Chapitre 18 : Les équipements n'en font qu'à leurs têtes

42 7 7
                                    

Le commissariat a pris en en compte ma déposition en fin d'après-midi, la famille de Sammy va rapidement être mise au courant de l'incident. La soirée est silencieuse jusqu'à ce que la pluie commence à frapper les carreaux. Tandis que mes parents s'occupent de soigner les plaies de mon frère je dors déjà à point fermé. Ma journée a été épuisante et dès que je me suis couchée sur le sofa, le sommeil m'a envahie. Alban ne tarde pas à me rejoindre car je sens quelque chose s'installer à mes côtés. En plein milieu de la nuit, une lumière verte autour de mon poignée interrompt mon sommeil. Je prends soin de couvrir Alban d'un drap avant de m'en aller analyser mon bracelet magique. En supposant que mes parents sont partis en urgence à l'hôpital, je comprends pourquoi ils nous ont laissé dormir sur le canapé. A mon avis, les métiers d'infirmier ou chirurgien ne permettent pas d'avoir l'impression de vivre une vie confortable.
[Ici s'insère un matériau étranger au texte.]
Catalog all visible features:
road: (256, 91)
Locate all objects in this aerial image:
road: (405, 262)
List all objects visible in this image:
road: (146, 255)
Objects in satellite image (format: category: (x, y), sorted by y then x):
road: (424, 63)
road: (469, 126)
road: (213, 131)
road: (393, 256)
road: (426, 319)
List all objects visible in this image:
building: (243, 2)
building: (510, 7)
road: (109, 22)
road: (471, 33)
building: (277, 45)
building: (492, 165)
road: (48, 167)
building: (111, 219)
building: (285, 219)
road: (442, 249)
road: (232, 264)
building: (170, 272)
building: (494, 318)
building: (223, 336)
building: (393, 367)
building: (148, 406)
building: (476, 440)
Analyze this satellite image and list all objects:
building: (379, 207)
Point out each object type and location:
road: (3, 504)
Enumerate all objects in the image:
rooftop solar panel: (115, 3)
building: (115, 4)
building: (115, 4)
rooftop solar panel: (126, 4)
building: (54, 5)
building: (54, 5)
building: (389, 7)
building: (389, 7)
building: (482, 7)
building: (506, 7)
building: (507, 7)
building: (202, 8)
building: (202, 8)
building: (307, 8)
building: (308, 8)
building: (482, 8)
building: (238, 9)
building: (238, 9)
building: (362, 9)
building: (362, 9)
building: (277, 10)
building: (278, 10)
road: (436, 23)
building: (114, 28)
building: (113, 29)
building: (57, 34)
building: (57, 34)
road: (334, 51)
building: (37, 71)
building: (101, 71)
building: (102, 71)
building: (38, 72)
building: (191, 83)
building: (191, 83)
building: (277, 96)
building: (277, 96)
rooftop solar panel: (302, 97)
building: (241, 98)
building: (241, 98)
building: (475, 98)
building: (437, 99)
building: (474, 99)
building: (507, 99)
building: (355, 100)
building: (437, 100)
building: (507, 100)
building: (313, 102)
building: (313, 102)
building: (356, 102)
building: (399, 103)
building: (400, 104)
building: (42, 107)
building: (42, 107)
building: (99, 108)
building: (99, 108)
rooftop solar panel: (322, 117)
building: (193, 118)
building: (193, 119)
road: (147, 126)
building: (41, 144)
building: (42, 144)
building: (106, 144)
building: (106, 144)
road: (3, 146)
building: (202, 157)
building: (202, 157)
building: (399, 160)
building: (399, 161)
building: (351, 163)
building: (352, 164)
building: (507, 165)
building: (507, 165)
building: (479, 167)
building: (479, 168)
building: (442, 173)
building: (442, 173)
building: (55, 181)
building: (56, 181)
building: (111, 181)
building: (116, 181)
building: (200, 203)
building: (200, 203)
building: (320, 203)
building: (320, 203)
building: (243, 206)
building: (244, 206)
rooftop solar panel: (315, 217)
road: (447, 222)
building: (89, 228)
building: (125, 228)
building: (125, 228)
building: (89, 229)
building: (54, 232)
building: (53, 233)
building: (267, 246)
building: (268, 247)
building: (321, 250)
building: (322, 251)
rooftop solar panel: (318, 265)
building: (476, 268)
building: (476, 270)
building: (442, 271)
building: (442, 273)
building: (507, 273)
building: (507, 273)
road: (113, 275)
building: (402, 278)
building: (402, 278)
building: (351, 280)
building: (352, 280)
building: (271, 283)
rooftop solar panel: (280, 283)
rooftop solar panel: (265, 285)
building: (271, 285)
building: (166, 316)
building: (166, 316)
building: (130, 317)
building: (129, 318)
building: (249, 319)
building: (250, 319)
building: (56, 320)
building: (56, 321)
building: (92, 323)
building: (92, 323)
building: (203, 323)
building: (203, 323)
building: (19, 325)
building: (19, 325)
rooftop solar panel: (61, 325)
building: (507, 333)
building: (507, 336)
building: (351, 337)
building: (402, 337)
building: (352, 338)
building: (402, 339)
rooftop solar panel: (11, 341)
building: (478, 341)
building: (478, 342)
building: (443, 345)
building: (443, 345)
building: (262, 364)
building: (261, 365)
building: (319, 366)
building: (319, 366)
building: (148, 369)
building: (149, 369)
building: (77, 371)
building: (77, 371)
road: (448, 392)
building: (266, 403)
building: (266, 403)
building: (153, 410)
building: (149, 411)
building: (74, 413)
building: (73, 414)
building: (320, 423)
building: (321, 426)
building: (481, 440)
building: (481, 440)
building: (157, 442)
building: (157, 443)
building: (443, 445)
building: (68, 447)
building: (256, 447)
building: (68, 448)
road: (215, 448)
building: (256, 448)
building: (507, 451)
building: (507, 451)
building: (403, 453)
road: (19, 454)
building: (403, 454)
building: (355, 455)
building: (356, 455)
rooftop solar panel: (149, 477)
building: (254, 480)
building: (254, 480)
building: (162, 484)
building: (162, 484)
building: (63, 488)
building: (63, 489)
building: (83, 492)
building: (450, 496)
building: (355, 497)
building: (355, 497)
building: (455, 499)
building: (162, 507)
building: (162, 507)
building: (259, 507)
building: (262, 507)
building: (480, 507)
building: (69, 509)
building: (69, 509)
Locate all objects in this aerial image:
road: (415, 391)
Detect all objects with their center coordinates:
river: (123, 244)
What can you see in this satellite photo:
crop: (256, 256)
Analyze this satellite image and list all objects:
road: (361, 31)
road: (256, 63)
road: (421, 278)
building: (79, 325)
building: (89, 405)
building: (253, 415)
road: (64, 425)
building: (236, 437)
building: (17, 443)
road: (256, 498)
A la différence de mon frère, depuis ma plus tendre enfance je suis habituée à être seule et indépendante, cependant je doute qu'Alban apprécie l'absence de ses parents. Pour lui, je suis une deuxième mère et c'est pertinemment pour cette raison que j'ai été si affectée par son agression. Alban a toujours été différent des autres enfants sur le point de vue de la croissance, il ne grandit pas assez rapidement. Son cerveau se développe alors que son corps reste jeune et fragile. Maintes fois, le médecin lui a prescrit des traitements pour lutter contre ses problèmes mais la meilleure solution reste la patience. Mais plus Alban grandit plus les gens le remarquent et commencent à l'attaquer pour sa différence. L'histoire que Yanis m'avait racontée à propos de la femme qui lui a ouvert les yeux m'a en quelque sorte aidée à voir en mon frère un nouvel espoir. Un jour, il ressemblera certainement aux autres garçons mais l'héritage qui lui a été transmis par mon grand-père restera en lui à jamais. Le pédiatre nous a toujours prévenus qu'il y avait de grandes chances qu'il ne soit jamais fertile à l'avenir.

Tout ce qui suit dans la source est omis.